Il Presidente della FIFA Joseph Blatter sa bene che la gente è consapevole di quanti soldi gravitino attorno all’industria calcio ed è per questo il principale responsabile di questo clima pesante di diffidenza. Non concedere la possibilità di accertare la dinamica di un’azione di gioco controversa significa voler mantenere il caos, e questo può generare qualsiasi dietrologia.

Negli sport americani, dove c’è la cultura dello sport insegnata fin nei college, la moviola è accettata da anni e mette a tacere qualsiasi polemica sul nascere. E non è un questione di perdita di tempo come qualcuno insinua perché l’esperienza di un numero prestabilito di time-out di cui poter usufruire non porterebbe certamente un partita di calcio alle calende greche.

Perché non dovremmo pensare male di questo calcio? Quali misure sono state adottate per garantire il corretto svolgersi della contesa sportiva e per sgombrare la testa degli appassionati dai dubbi? Nessuna! Gli stessi calciatori sembrano degli schiavi del sistema ai quali è consentito solo sperare che una decisione non sia a loro contraria, quando va bene. Quando va male, invece, come nel caso di Christian Maggio a Udine, scattano le ingiuste espulsioni, le dannose squalifiche e persino le immorali ammende pecuniarie. E così quello che poteva essere un potenziale goal di vantaggio per il Napoli con ammonizione al giocatore Isla dell’Udinese si è trasformato in un triplice danno contro la vittima che deve accettare supinamente, senza fiatare. Non si tratta forse di regime sportivo?
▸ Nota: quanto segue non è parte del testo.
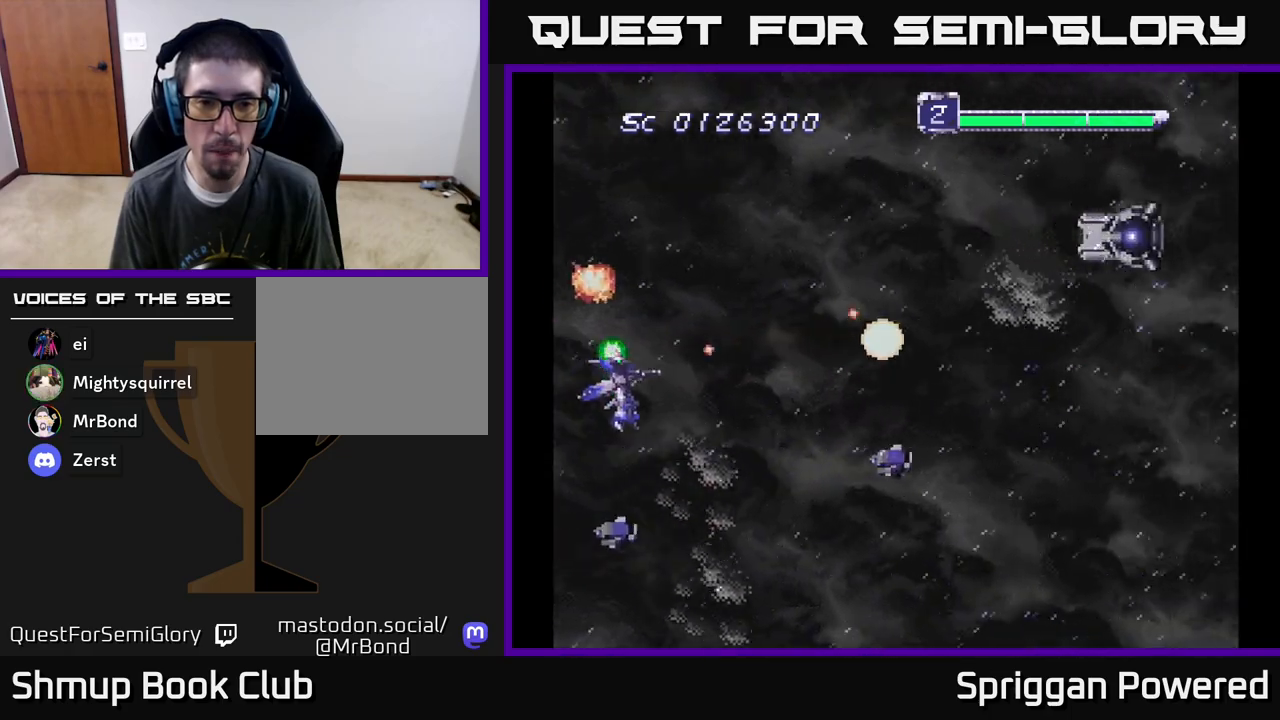
{"buttons": ["DPAD_UP"]}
In tutti i contesti in cui gli interessi economici sono grandi la malafede si insinua da quando esiste il mondo. Per questo il calcio che è un business grandissimo necessita di garanzie per chi lo segue che però chi dovrebbe darle si ostina a negare. In assenza di tali garanzie il sospetto è lecito perché è assai difficile pensare che chi ha la possibilità di manipolare non lo faccia.
Del resto la storia di questo sport è costellata negli ultimi anni di scandali più o meno evidenti.
In Italia si è conosciuta la cosiddetta “calciopoli” alla quale sono seguite sanzioni sportive blande, non volendo poi entrare nel merito penale. E il nostro paese non sembra per niente ripulito da una certa sudditanza verso le tre squadre più prestigiose e da un clima pesante, irrespirabile.

A livello internazionale vale la pena ricordare lo scandalo dei mondiali in Corea e Giappone, un torneo pilotato a favore della Corea che arrivò alla finalina di Soul, un evento per quel popolo, dopo che gli arbitri fecero fuori con le loro decisioni in ordine Portogallo, Italia e Spagna. Le partite finirono con i direttori di gara accerchiati, gli spagnoli i più furenti e per poco non ci scappò l’aggressione dopo due goal regolarissimi annullati senza motivo. Quella manifestazione iridata aveva uno sponsor principale, era la coreana Hyundai di cui era proprietario quel Signor Chung che alla vigilia aveva detto che la sua nazionale sarebbe arrivata alle semifinali: detto fatto. Dov’era lo scandalo? Chung era anche il Presidente della Federcalcio coreana e vicepresidente della FIFA.
Recentissimo è lo squallido caso del Signor Martin Hansson. Chi è costui? L’arbitro dello spareggio mondiale Francia-Irlanda, match in cui il transalpino Henry ha trascinato con la mano una palla sulla linea di fondo prima di servirla a Gallas per il goal irregolare che ha mandato in Sudafrica la nazione del presidente UEFA Michel Platini.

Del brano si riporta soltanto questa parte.